Dr. Baker, a firm believer that sperm competition occurs in people, argues that women look for men to provide both resources and good genes, and the obvious strategy is to choose the best available compromise candidate as a husband. But the available choice of long-term resource-providers may be limited. So the alternative strategy for women, Dr. Baker writes, is that "they can choose the best available long-term partner, and then rely on infidelity to obtain the best genes." 

Is it, in fact, common for a child's biological father to be someone other than the social father? No reliable studies seem to be available, no doubt in part because of the severe ethical difficulties of trying to conduct one. But when testing family members for inheritable diseases, genetic counselors stumble across evidence of discrepant paternity surprisingly often. 

For the population as a whole, "The generic number used by us is 10 percent," said Dr. Bradley Popovich, vice president of the American College of Medical Genetics, although he guesses it is less in Oregon, where he directs a genetic diagnostic laboratory at the Oregon Health Science University. 

Discrepant paternity would suggest that some women may exercise a certain selectivity in the choice of a biological father, but it does not prove the condition for sperm competition, which is insemination by two or more men within the few days that sperm are viable. From a questionnaire asking 4,000 women in Britain how often they had sex with two different men within a space of five days, Dr. Baker estimated that 4 percent of British children were born as a result of sperm competition -- far less than in chimpanzee societies, where probably most infants are conceived this way, but probably enough to exert selective pressure on the evolution of sperm. 
 

"A lot of primatologists 10 years ago said everything is run by the males," Dr. Baker noted, but his and other biologists' evidence now point toward a more powerful though less obvious role for women. "They are showing subterfuge and mating with males in secret to their own best advantage," he said. 

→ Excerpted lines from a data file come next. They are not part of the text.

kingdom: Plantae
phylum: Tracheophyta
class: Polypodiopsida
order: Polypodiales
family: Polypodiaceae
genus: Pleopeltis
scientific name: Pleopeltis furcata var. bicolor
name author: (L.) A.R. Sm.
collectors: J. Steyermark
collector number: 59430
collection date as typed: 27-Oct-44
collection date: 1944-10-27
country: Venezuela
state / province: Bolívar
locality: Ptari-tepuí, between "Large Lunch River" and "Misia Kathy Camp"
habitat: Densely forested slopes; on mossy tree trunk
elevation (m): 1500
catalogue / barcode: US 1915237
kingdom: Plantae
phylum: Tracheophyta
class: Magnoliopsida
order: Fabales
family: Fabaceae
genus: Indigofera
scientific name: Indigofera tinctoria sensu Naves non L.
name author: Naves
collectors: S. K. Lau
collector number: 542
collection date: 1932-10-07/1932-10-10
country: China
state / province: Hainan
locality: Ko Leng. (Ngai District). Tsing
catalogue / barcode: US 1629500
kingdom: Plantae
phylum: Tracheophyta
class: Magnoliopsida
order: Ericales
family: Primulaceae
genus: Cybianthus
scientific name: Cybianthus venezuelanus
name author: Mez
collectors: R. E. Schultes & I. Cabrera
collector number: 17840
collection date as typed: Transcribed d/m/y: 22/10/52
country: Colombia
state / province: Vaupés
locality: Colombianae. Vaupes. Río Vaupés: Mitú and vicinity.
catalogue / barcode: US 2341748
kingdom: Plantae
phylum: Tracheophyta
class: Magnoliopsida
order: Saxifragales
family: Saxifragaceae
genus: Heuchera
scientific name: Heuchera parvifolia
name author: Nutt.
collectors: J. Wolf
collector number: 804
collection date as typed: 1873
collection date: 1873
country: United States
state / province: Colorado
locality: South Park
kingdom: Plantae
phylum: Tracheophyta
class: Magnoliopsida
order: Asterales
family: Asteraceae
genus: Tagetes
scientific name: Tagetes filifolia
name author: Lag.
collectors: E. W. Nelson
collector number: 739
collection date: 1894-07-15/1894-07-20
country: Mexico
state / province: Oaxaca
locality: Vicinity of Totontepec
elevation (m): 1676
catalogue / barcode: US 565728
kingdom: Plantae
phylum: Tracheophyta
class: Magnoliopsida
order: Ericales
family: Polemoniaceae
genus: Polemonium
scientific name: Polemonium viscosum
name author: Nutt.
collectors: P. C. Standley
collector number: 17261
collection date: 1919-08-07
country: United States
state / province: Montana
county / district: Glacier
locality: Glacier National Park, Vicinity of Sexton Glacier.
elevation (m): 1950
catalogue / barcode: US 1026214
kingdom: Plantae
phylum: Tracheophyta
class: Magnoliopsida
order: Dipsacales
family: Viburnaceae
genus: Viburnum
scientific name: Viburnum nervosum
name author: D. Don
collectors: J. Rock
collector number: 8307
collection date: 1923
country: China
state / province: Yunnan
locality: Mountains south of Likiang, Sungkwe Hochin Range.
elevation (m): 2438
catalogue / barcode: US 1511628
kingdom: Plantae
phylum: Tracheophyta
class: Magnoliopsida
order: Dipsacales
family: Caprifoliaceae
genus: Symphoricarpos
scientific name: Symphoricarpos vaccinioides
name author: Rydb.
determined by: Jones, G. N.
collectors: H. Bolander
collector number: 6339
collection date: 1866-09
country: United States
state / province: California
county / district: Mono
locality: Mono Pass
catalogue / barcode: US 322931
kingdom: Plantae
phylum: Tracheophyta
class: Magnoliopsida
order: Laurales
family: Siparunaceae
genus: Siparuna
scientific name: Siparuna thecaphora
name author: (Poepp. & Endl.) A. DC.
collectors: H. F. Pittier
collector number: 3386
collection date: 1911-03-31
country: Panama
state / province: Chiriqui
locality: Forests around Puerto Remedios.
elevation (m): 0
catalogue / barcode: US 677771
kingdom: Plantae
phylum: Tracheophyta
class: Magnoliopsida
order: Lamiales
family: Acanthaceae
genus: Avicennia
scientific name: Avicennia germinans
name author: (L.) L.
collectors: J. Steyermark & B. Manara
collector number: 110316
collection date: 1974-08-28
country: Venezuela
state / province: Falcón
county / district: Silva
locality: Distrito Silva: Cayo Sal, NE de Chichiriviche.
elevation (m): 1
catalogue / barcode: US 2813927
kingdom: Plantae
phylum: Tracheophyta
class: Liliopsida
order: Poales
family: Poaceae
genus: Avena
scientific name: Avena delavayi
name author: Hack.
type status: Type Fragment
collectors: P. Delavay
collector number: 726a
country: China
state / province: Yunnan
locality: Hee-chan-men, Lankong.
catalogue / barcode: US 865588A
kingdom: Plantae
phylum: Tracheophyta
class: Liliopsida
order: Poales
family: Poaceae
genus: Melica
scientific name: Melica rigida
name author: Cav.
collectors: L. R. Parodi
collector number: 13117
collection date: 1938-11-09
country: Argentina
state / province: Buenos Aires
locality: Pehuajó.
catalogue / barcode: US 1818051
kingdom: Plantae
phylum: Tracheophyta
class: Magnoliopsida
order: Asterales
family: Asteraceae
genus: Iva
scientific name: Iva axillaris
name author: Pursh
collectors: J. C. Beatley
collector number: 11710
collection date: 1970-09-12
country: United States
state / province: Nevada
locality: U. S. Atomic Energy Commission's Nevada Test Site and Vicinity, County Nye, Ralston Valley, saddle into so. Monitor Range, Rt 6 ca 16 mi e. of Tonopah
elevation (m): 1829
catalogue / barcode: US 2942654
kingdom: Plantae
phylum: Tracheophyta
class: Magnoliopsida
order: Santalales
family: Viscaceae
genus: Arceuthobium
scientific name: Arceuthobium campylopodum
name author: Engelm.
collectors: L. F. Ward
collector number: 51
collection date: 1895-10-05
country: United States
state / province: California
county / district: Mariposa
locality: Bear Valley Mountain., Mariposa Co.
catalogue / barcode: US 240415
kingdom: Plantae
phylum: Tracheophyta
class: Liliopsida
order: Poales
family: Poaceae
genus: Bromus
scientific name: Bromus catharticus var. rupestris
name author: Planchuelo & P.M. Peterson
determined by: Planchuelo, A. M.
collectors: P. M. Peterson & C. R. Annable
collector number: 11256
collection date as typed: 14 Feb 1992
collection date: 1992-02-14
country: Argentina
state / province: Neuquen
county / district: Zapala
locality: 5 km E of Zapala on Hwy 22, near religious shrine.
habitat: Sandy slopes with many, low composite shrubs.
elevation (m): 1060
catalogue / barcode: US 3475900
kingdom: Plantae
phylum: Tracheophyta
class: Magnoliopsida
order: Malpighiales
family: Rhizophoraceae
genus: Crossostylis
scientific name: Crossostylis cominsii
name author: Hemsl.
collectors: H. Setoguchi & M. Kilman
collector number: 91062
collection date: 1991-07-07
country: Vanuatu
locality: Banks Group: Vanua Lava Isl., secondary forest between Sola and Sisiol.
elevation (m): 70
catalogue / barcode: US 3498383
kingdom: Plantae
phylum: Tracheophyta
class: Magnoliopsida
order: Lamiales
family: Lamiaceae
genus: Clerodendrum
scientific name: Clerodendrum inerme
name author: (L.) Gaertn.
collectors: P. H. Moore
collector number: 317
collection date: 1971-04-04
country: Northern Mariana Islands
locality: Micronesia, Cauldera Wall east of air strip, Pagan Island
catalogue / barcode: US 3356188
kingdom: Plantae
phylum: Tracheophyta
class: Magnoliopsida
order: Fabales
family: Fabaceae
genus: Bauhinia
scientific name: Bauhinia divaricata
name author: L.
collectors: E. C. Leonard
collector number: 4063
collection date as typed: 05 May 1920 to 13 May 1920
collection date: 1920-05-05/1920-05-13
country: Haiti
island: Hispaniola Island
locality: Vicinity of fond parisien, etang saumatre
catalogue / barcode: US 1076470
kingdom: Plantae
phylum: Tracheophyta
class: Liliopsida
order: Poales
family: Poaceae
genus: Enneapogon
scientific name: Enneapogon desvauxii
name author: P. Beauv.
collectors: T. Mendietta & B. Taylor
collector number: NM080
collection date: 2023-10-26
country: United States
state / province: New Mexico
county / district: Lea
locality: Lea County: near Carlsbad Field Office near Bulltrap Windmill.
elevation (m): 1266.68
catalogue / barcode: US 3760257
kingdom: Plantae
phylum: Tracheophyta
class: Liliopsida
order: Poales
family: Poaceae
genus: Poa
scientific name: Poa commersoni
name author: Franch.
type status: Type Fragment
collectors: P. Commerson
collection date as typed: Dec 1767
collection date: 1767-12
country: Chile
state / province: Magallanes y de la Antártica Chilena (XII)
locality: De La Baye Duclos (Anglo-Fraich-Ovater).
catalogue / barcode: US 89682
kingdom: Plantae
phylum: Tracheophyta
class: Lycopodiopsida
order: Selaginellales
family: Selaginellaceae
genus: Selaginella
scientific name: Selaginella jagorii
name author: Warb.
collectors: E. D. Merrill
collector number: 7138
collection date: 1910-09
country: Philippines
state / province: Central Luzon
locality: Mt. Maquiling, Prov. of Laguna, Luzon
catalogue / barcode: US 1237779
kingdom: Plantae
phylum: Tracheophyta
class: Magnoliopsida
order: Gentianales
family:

Dr. Baker, however, is ahead of most primatologists, who see a clear distinction between human and chimpanzee mating systems. Even though the two species shared a common ancestor only five million years ago, fossil evidence shows that the male-female size ratio in humans has been the same for the last 1.9 million years, Dr. Wrangham said. This suggests the mating system too has remained constant, and different from the chimp's, for the same period. 
 

The film, fashion and fiction industries promote the notion that people are great lovers. Those familiar with Bacchanalian romps of chimpanzees have a less heroic view of human sex lives. "Despite the desire of human beings to believe we are very sexy, we don't have very frequent copulatory behavior compared to macaques, chimps and bonobos," Dr. Dixson said. 

For primatologists, human sperm competition is still unproved, and their milquetoast appraisal of the species' mating system -- "mildly polygynous" -- suggests a not so daring excursion from plain monogamy.